益救神社(やくじんじゃ)は、鹿児島県熊毛郡屋久島町(屋久島)にある神社である。『延喜式神名帳』に記載された神社のうち最も南にある式内社で、旧社格は県社。現在は「やく」と読むが、かつては「ますくひ」「すくひ」と読んだ。旧称須久比ノ宮、一品宝珠大権現。
元々は屋久島中央部の三岳(宮之浦岳・永田岳・栗生岳)の神を祀ったものと考えられ、かつては島内各地に三岳の遥拝所があった。明治維新までは、旧村18ヶ所に村落名を冠した益救神社があったが、現在は宮之浦の当社を除けば原集落にある原益救神社のみとなっている。また、宮之浦岳の山頂には当社の奥社がある。
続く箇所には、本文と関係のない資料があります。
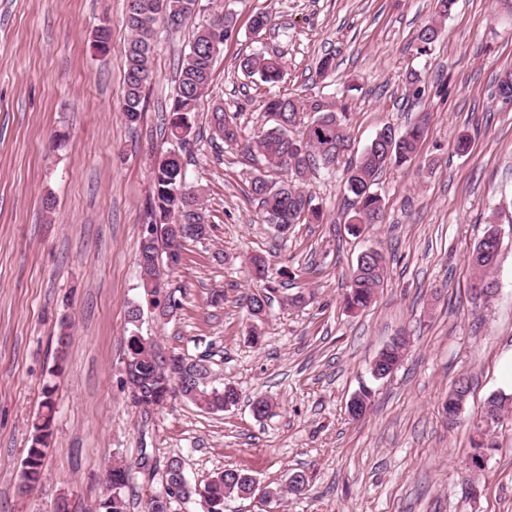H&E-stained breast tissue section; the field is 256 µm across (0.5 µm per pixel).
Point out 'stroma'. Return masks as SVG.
Segmentation results:
<instances>
[{
  "label": "stroma",
  "mask_w": 512,
  "mask_h": 512,
  "mask_svg": "<svg viewBox=\"0 0 512 512\" xmlns=\"http://www.w3.org/2000/svg\"><path fill=\"white\" fill-rule=\"evenodd\" d=\"M237 33L225 42L195 116L187 179L203 196L208 239L186 242L169 274L184 291L167 322L146 313L156 352L207 357L238 405L208 414L181 396L156 410L136 406L122 384L127 313L148 306L136 261L150 217L151 167L163 146L162 109L196 19L162 33L151 59L139 124L121 112L129 37L126 0H0V512H97L103 475L131 465L127 512H143L149 485L138 468L181 457L188 482L237 469L260 487L284 489L281 512H512V410L487 436L480 472L470 457L485 400L502 389L512 351V102L496 93L512 71V0H457L427 54L417 35L434 0H230ZM264 13L266 32L251 20ZM111 50L93 47L99 26ZM276 54L281 93L345 106L354 151L385 126L422 123L416 158L384 172L383 223L354 235L342 174L309 176L305 191L325 209L320 224L278 234L248 192L257 160L215 147V104L234 113L244 138L263 126L266 85L244 76L241 55ZM333 70L320 75L319 62ZM425 89L414 99L405 81ZM467 135L465 153L456 142ZM502 251L489 300L469 290V251L489 226ZM383 253L388 276L370 307L349 311L345 295L358 255ZM269 262L272 303L259 344L248 341L242 298L256 291L250 259ZM223 303L212 301L213 292ZM304 293L306 304L288 298ZM72 342L52 377L56 339ZM409 345L382 380L371 364L394 337ZM470 381L455 428L442 404L458 378ZM55 379L56 414L44 478L30 495L17 485L45 381ZM362 418L347 404L362 388ZM268 398L257 418L251 403ZM309 482L286 491L292 473Z\"/></svg>",
  "instance_id": "35a3bbf8"
}]
</instances>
屋久島では、春秋の彼岸になると、村落ごとに若者を中心とした一団が御岳に登山し、シャクナゲの枝を土産として里に持って帰る「岳参り」という風習がある。島中心部の標高1,800mを越える山岳地帯へ行くには2~3日を要するため、代表者が山へ登った。留守の者達は前岳(自分の村落から見上げる山)まで登って代表の者たちを出迎えるか、詣所(もいしょ)と言う揺拝所に出迎え、そこで神霊ののったシャクナゲの枝を貰い、各家の床の間に飾った。しかし昭和も終わり頃になると、自然保護の観点からシャクナゲを持ち帰ることは廃れていった。